My aunt looked out of the door of her wagon.
``Oh, Maire, it’s you,” she said. ``You gave me a turn. I thought you were a ghost.”
So did the fleeing farmworker, who had popped down to see if anyone wanted milk.

Old traveler woman,
I know what you sing,
You sing of the old days,
On the road with your kin.
You peg out your washing
And dream of the day,
When you leave this fine prison,
And go traveling away.

My aunt’s picture was sent to Australia, where I now live. I have traveled far from Ireland. Like her, as I look out on a suburban backyard, I dream of the old days. And though I can read and write, I keep the stories and songs in my head, and pass them round by the fire’s glow.

Gail

4 Comments:

At 2:36 AM, Blogger Imogen Crest said...

Gail- you would feel right at home here in Australia with our rich Irish/English roots...there would be many who would yearn like you, for the wanderin'. My partner and lots of friends I have breathe with the richness of the Irish culture. I appreciated your story so much and it was like a story I read as a child called "The Caravan Family" (I think by Enid Blyton) and I couldn't get enough of it. Your stories would enchant young and old - there is great richness in your heritage...great music. (Monika)

 
At 5:12 AM, Blogger Karen said...

Gail, that was a moving mix or story and song, and even though I know that life had many hardships--ah, the romance of it all! Beautiful.

 
At 7:54 AM, Blogger Vi Jones said...

Gail, what a beautiful story. Gave me the tingles indeed.
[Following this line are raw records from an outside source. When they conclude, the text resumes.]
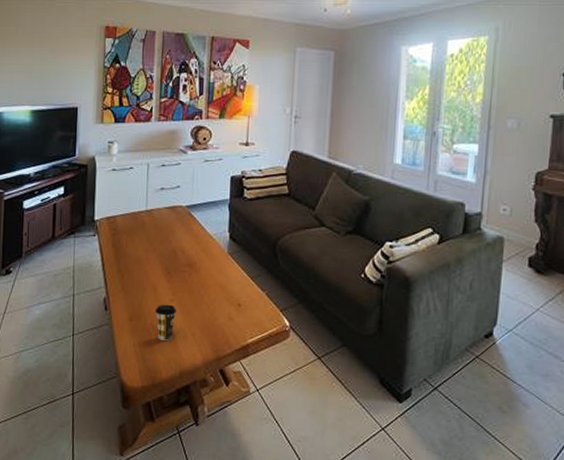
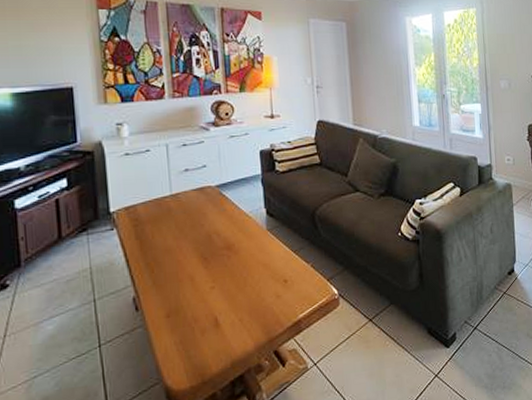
coffee cup: present [155,304,176,341] -> none [195,292,219,333]

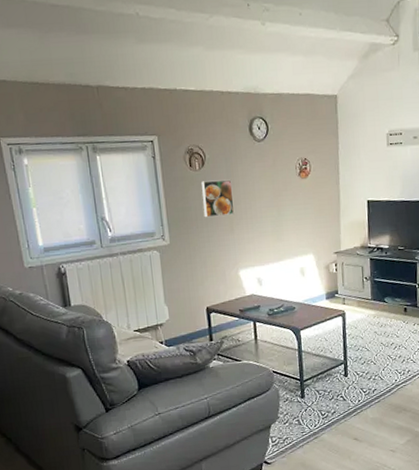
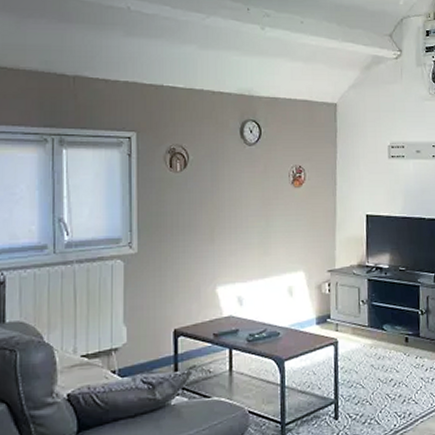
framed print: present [201,179,235,218] -> none [180,183,217,225]

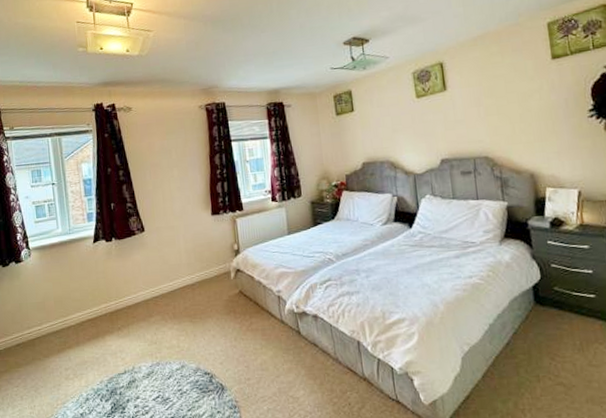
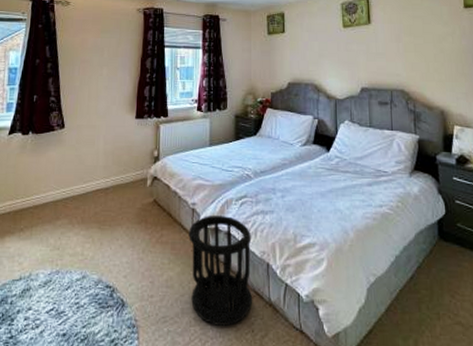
wastebasket: none [277,299,346,401] -> present [189,215,252,326]

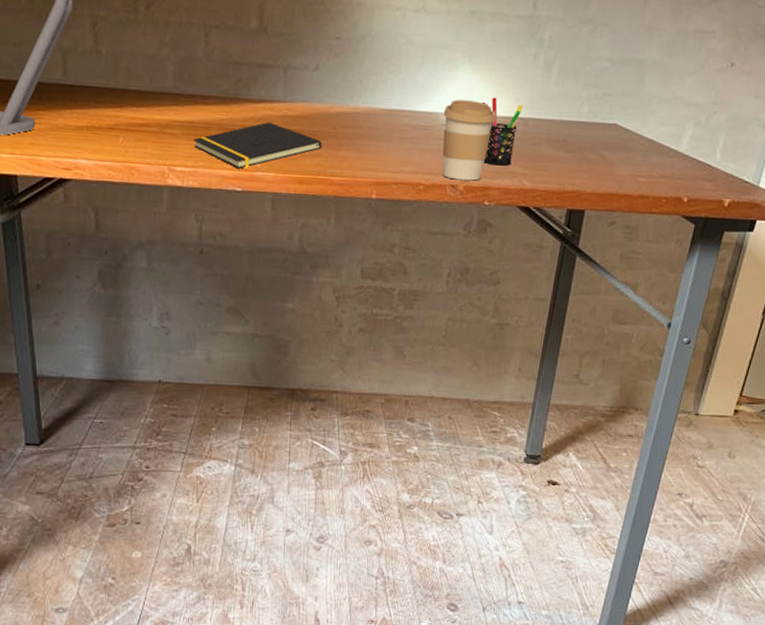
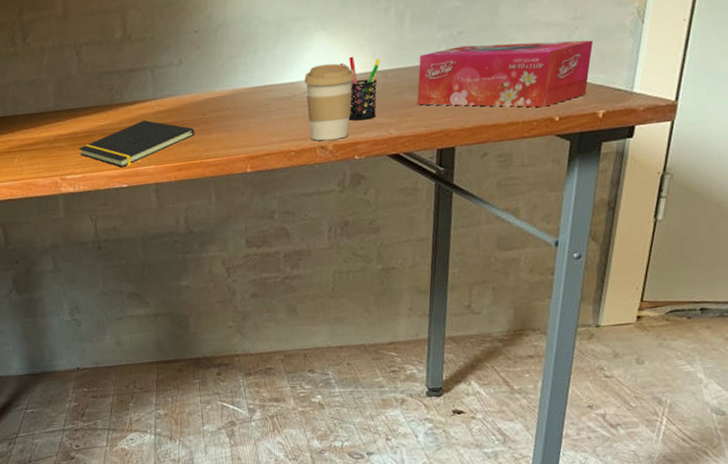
tissue box: none [554,108,728,186] -> present [417,40,593,108]

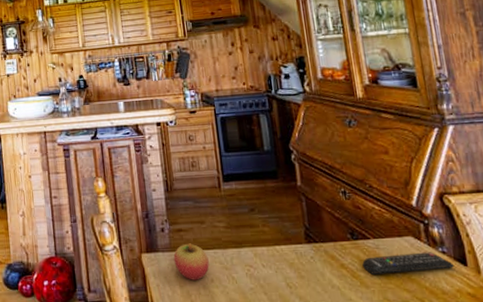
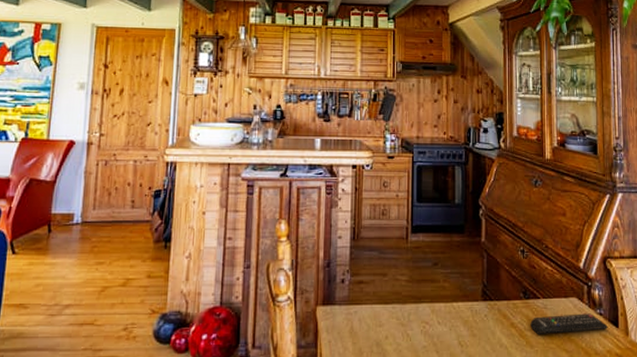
fruit: present [173,243,209,280] -> none [350,297,386,337]

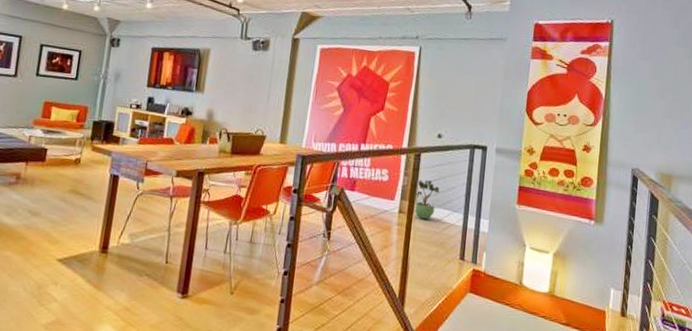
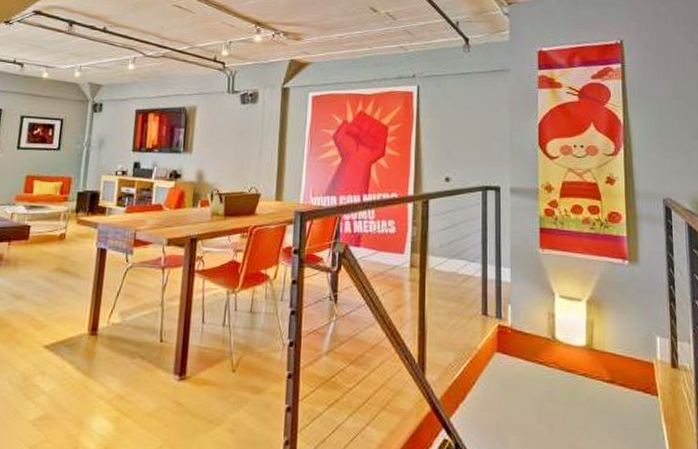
potted plant: present [414,179,440,219] -> none [426,228,453,272]

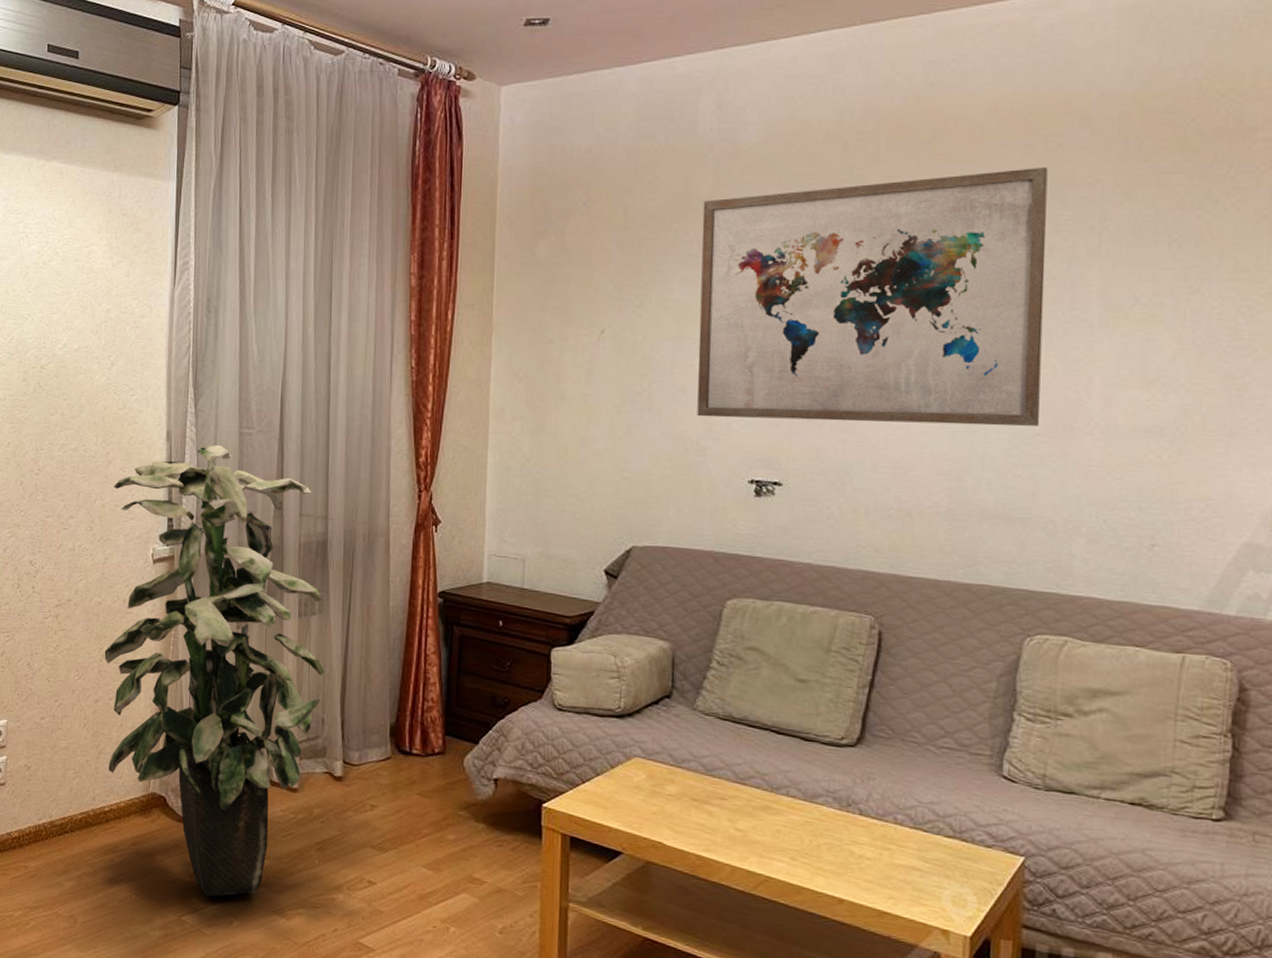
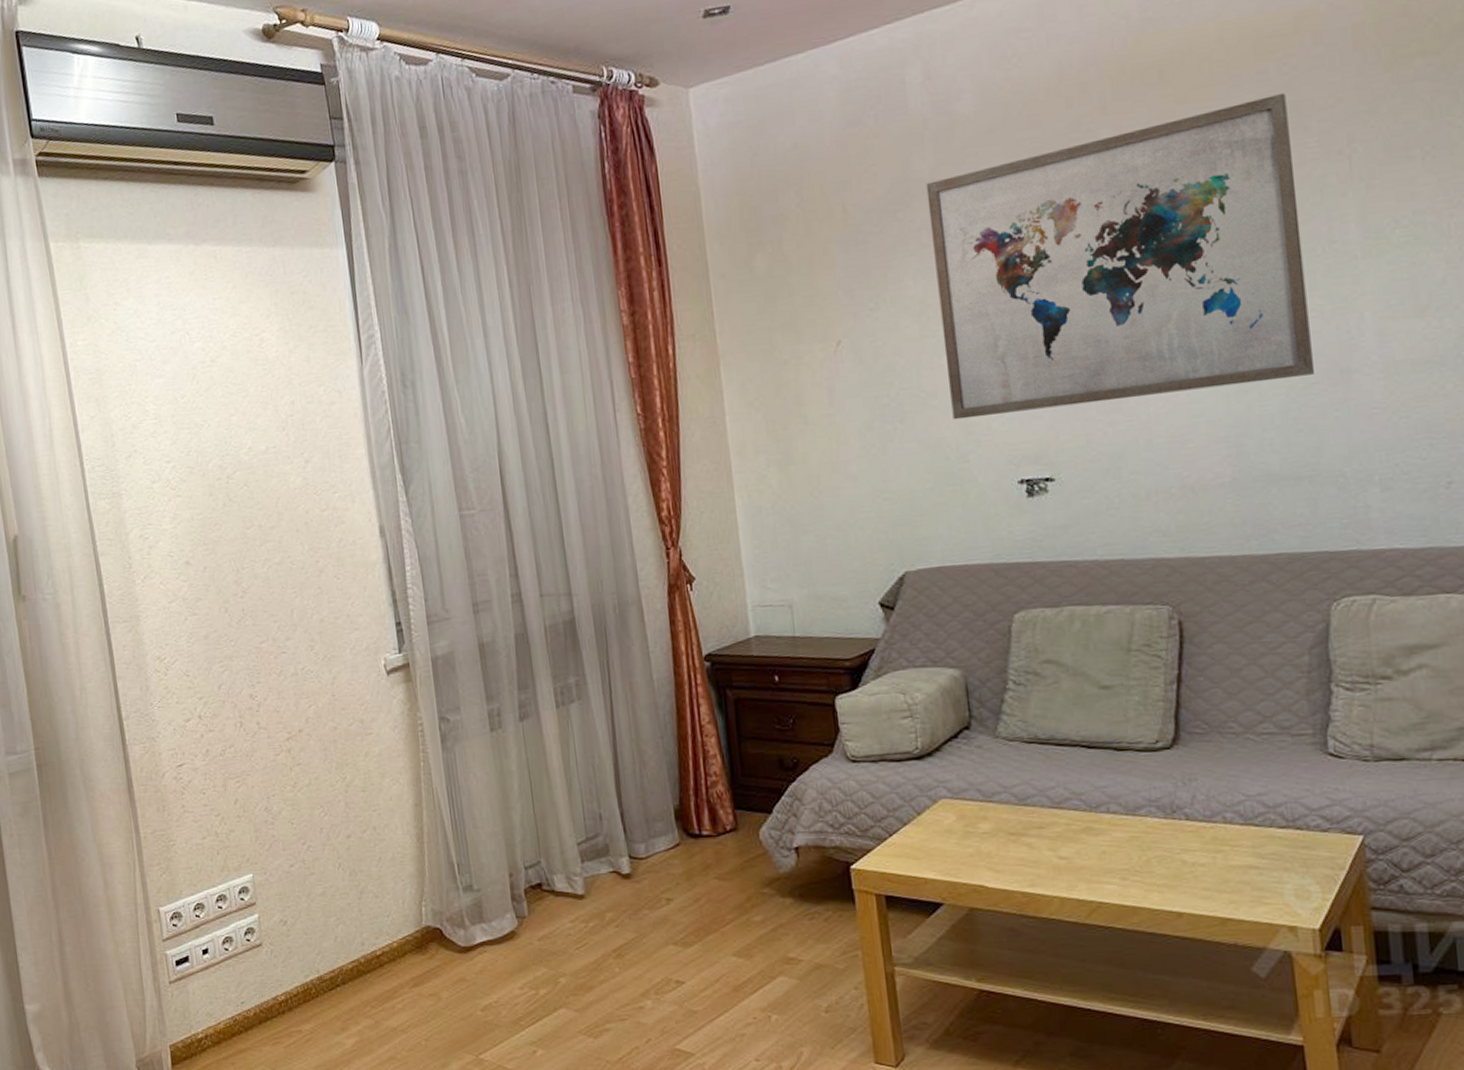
indoor plant: present [104,445,325,897] -> none [330,533,595,1028]

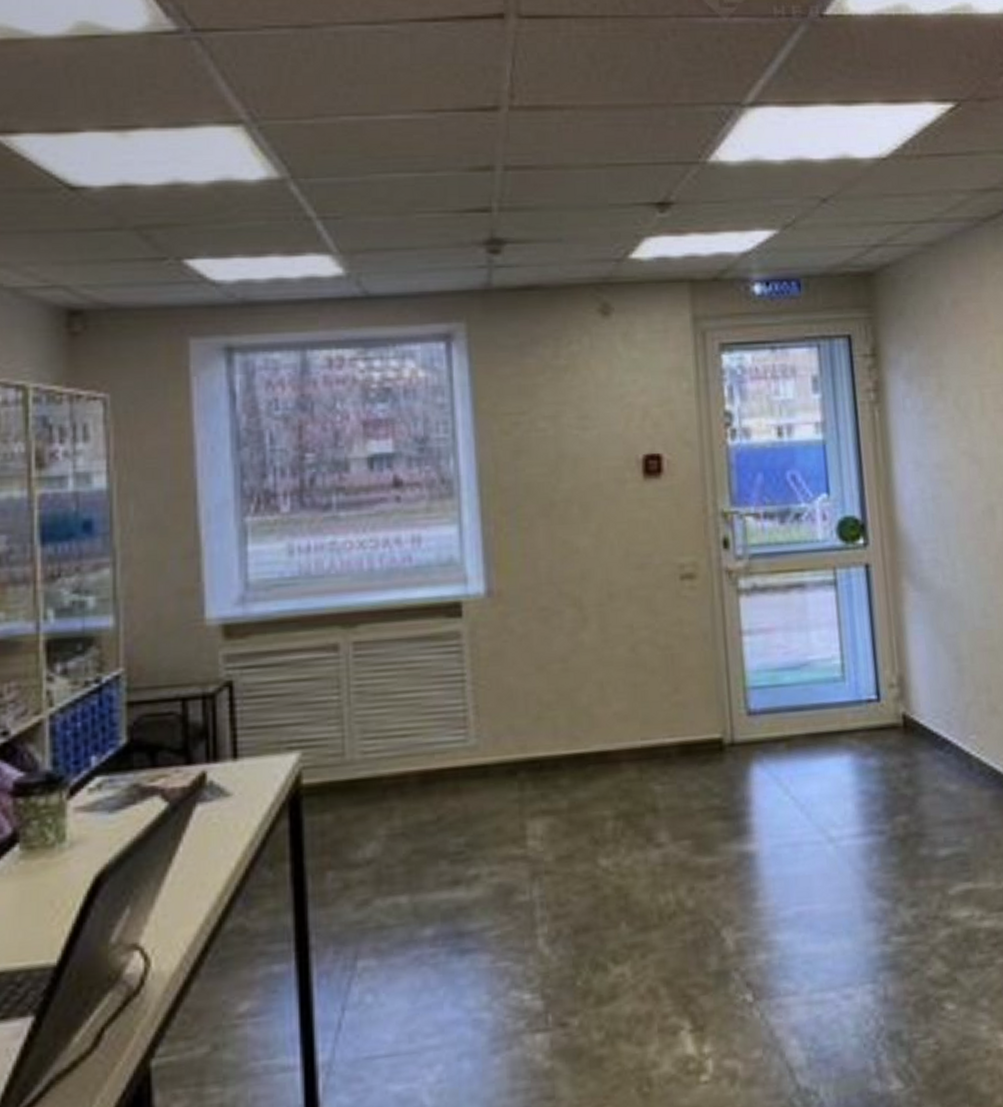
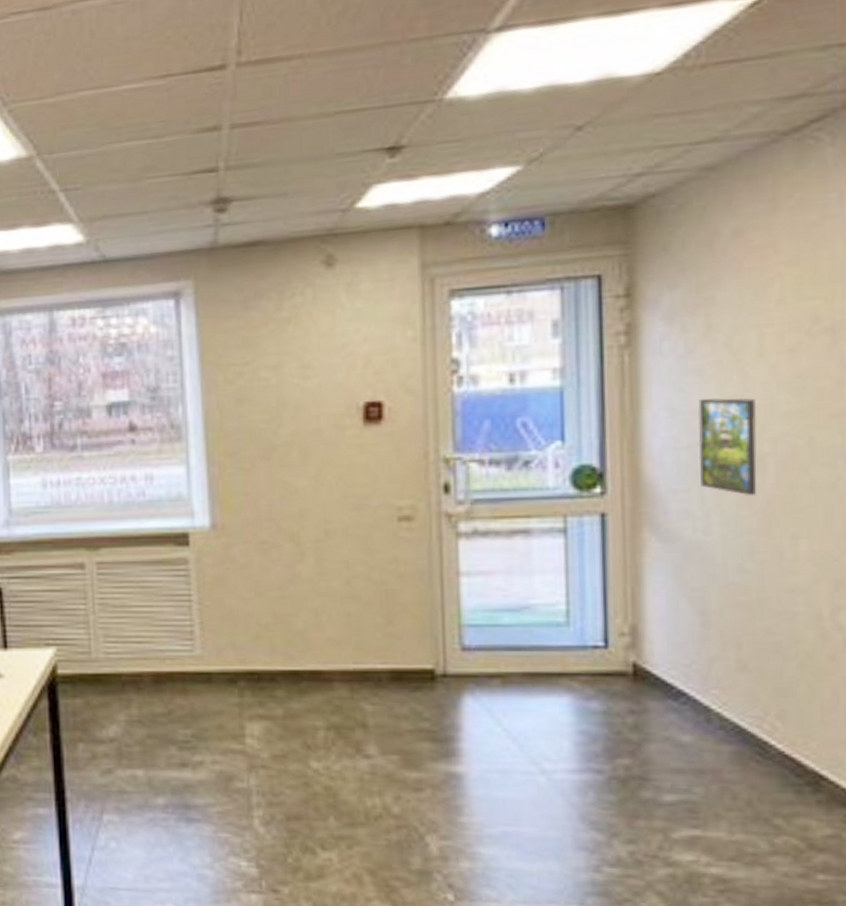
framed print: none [938,451,990,544] -> present [698,397,757,496]

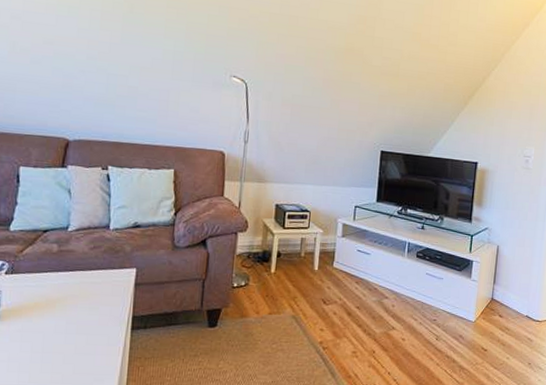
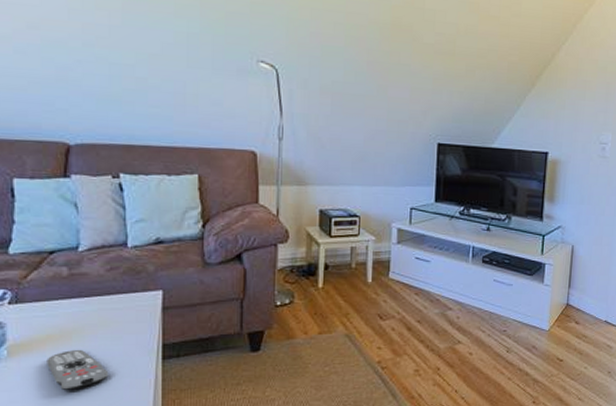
remote control: none [32,316,85,354] -> present [47,349,109,391]

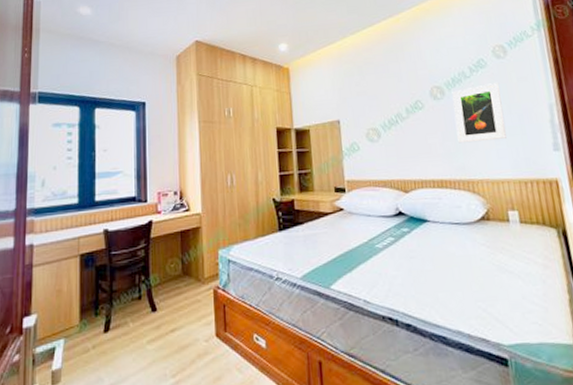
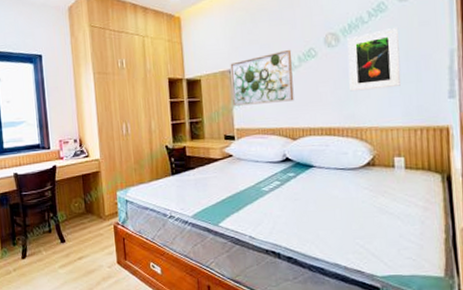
wall art: none [339,101,404,157] -> present [230,49,294,106]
As a child I lived in a stout house in Wales, but once outside, I hid my shoes under a bush and headed for the fields and the woods where I pretended to be a Traveller Woman.

I saw the world through my mind, and the adventures I had, well, my mother would have been appalled.

Thank you, Gail, for sharing.

Vi

 
At 3:35 AM, Blogger Heather Blakey said...

Oh Gail! The photograph completed this. Perfection!